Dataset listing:
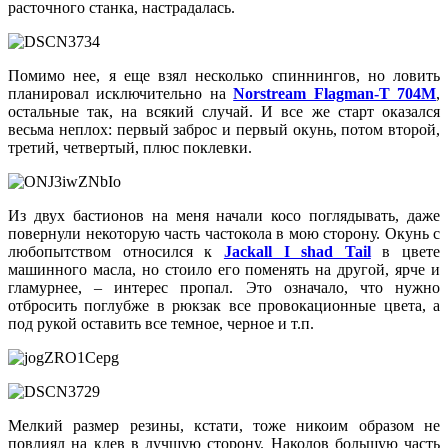
расточного станка, настрадалась.
Помимо нее, я еще взял несколько спиннингов, но ловить
планировал исключительно на
Norstream Flagman-T 704M
,
остальные так, на всякий случай. И все же старт оказался
весьма неплох: первый заброс и первый окунь, потом второй,
третий, четвертый, плюс поклевки.
Из двух бастионов на меня начали косо поглядывать, даже
повернули некоторую часть частокола в мою сторону. Окунь с
любопытством относился к
Jackall I shad Tail
в цвете
машинного масла, но стоило его поменять на другой, ярче и
гламурнее, – интерес пропал. Это означало, что нужно
отбросить поглубже в рюкзак все провокационные цвета, а
под рукой оставить все темное, черное и т.п.
Мелкий размер резины, кстати, тоже никоим образом не
повлиял на клев в лучшую сторону. Наколов большую часть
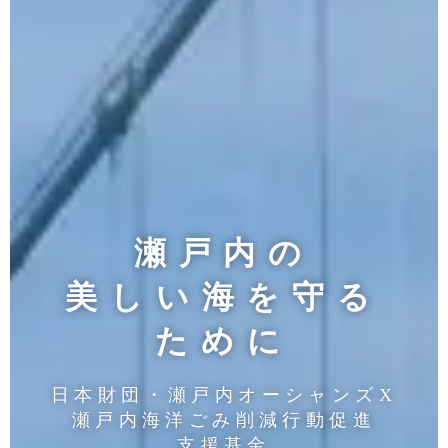
瀬戸内の
美しい海を守る
ために
日本財団・瀬戸内オーシャンズX
瀬戸内海洋ごみ削減行動促進
支援基金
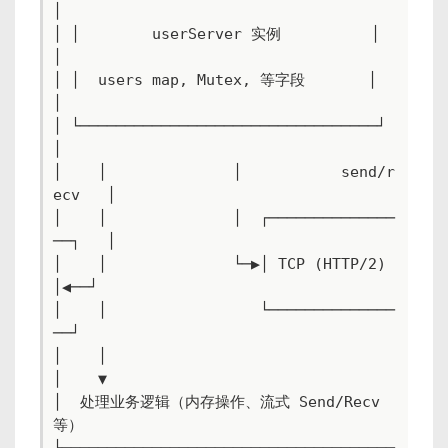
│

│ │        userServer 实例          │    
│

│ │  users map, Mutex, 等字段       │    
│

│ └─────────────────────────────────┘    
│

│    │              │           send/r
ecv   │

│    │              │  ┌──────────────
──┐   │

│    │              └─▶│ TCP (HTTP/2)   
│◀──┘

│    │                 └──────────────
──┘

│    │

│    ▼

│  处理业务逻辑（内存操作、流式 Send/Recv 
等）

└─────────────────────────────────────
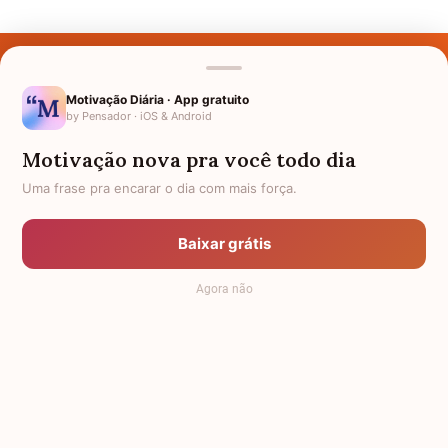
Últimos Nomes
Nomes pelo Mundo
Motivação Diária · App gratuito
by Pensador · iOS & Android
Nomes de Bebês
Motivação nova pra você todo dia
Sobre Nós
Uma frase pra encarar o dia com mais força.
Política de Privacidade
Baixar grátis
Anuncie
Agora não
Termos de Uso
Contato
RSS
Significado dos Nomes
-
Dicionário de Nomes Próprios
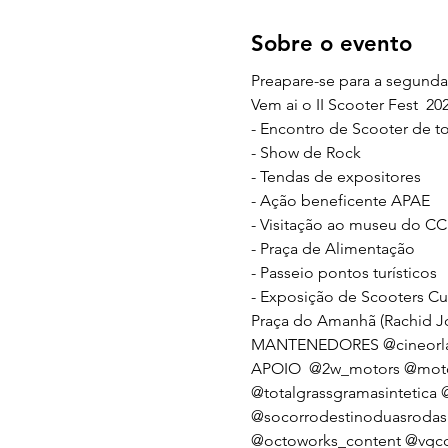
Sobre o evento
Preapare-se para a segunda
Vem ai o II Scooter Fest  20
- Encontro de Scooter de to
- Show de Rock
- Tendas de expositores 
- Ação beneficente APAE
- Visitação ao museu do C
- Praça de Alimentação 
- Passeio pontos turísticos
- Exposição de Scooters C
Praça do Amanhã (Rachid Jo
MANTENEDORES 
@cineorl
APOIO  
@2w_motors
@mot
@totalgrassgramasintetica
@
@socorrodestinoduasrodas
@octoworks_content
@vgc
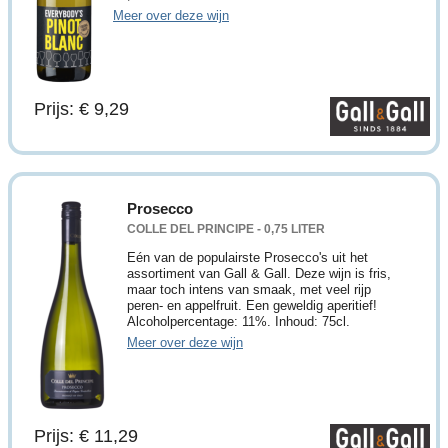
Meer over deze wijn
Prijs: € 9,29
Prosecco
COLLE DEL PRINCIPE - 0,75 LITER
Eén van de populairste Prosecco's uit het
assortiment van Gall & Gall. Deze wijn is fris,
maar toch intens van smaak, met veel rijp
peren- en appelfruit. Een geweldig aperitief!
Alcoholpercentage: 11%. Inhoud: 75cl.
Meer over deze wijn
Prijs: € 11,29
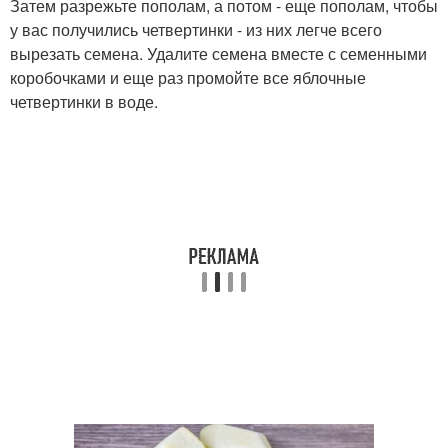
Затем разрежьте пополам, а потом - еще пополам, чтобы
у вас получились четвертинки - из них легче всего
вырезать семена. Удалите семена вместе с семенными
коробочками и еще раз промойте все яблочные
четвертинки в воде.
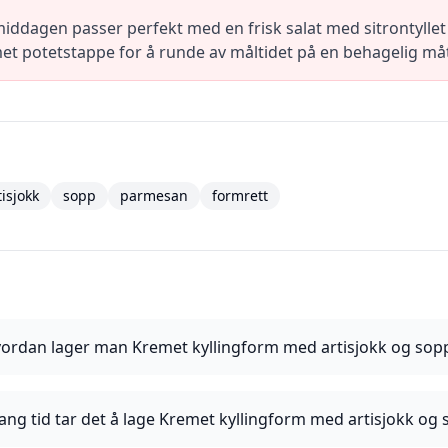
iddagen passer perfekt med en frisk salat med sitrontyllet 
met potetstappe for å runde av måltidet på en behagelig må
tisjokk
sopp
parmesan
formrett
ordan lager man Kremet kyllingform med artisjokk og sop
ang tid tar det å lage Kremet kyllingform med artisjokk og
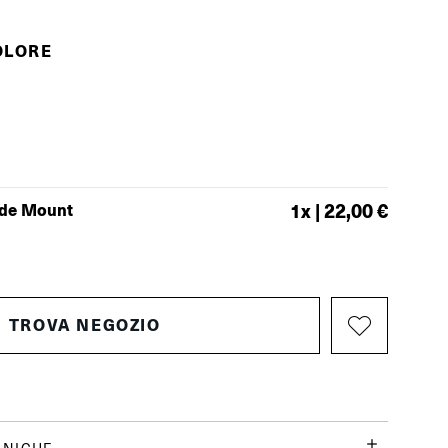
OLORE
ide Mount
1
x |
22,00 €
TROVA NEGOZIO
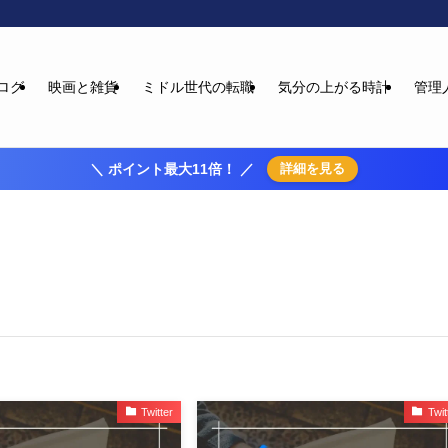
ログ
映画と雑貨
ミドル世代の転職
気分の上がる時計
管理
＼ ポイント最大11倍！ ／
詳細を見る
Twitter
Twit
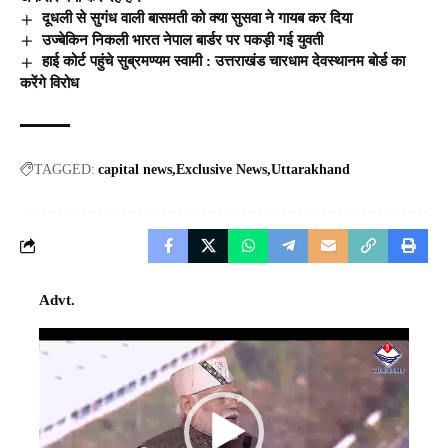
दूधली से सुगंध वाली बासमती को क्या सुसवा ने गायब कर दिया
उज्बेकिन निकली भारत नेपाल बार्डर पर पकड़ी गई युवती
हाई कोर्ट पहुंचे सुब्रमण्यम स्वामी : उत्तराखंड चारधाम देवस्थानम बोर्ड का
करेंगे विरोध
TAGGED:
capital news
Exclusive News
Uttarakhand
Advt.
Video
Player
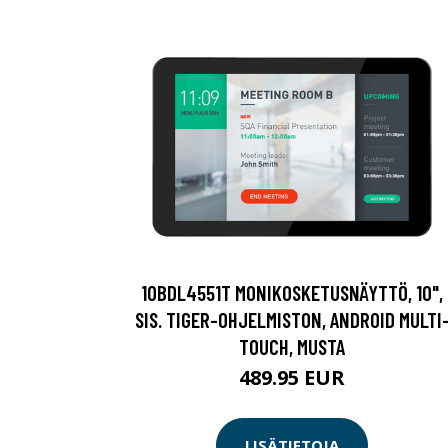
10BDL4551T MONIKOSKETUSNÄYTTÖ, 10",
SIS. TIGER-OHJELMISTON, ANDROID MULTI
TOUCH, MUSTA
489.95 EUR
LISÄTIETOJA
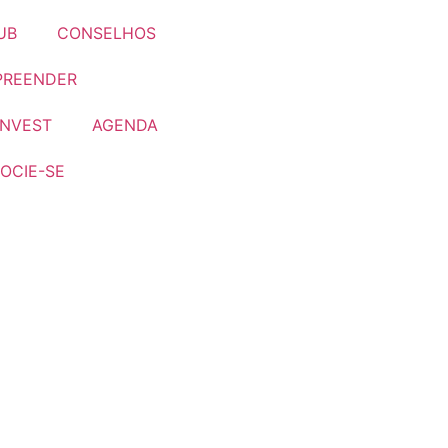
UB
CONSELHOS
PREENDER
INVEST
AGENDA
OCIE-SE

GOAL OF THE EXERCISE
Can you set down the lines of the listing again without changes, beginning at the line that has "Затем разрежьте пополам, а" and stopping after the last line of the listing, with the pictures left out?

WRITTEN ANSWER
Затем разрежьте пополам, а потом - еще пополам, чтобы
у вас получились четвертинки - из них легче всего
вырезать семена. Удалите семена вместе с семенными
коробочками и еще раз промойте все яблочные
четвертинки в воде.
iddagen passer perfekt med en frisk salat med sitrontyllet 
met potetstappe for å runde av måltidet på en behagelig må
tisjokk
sopp
parmesan
formrett
ordan lager man Kremet kyllingform med artisjokk og sop
ang tid tar det å lage Kremet kyllingform med artisjokk og
OLORE
ide Mount
1
x |
22,00 €
TROVA NEGOZIO
ログ
映画と雑貨
ミドル世代の転職
気分の上がる時計
管理
＼ ポイント最大11倍！ ／
詳細を見る
Twitter
Twit
दूधली से सुगंध वाली बासमती को क्या सुसवा ने गायब कर दिया
उज्बेकिन निकली भारत नेपाल बार्डर पर पकड़ी गई युवती
हाई कोर्ट पहुंचे सुब्रमण्यम स्वामी : उत्तराखंड चारधाम देवस्थानम बोर्ड का
करेंगे विरोध
TAGGED:
capital news
Exclusive News
Uttarakhand
Advt.
Video
Player
10BDL4551T MONIKOSKETUSNÄYTTÖ, 10",
SIS. TIGER-OHJELMISTON, ANDROID MULTI
TOUCH, MUSTA
489.95 EUR
LISÄTIETOJA
UB
CONSELHOS
PREENDER
INVEST
AGENDA
OCIE-SE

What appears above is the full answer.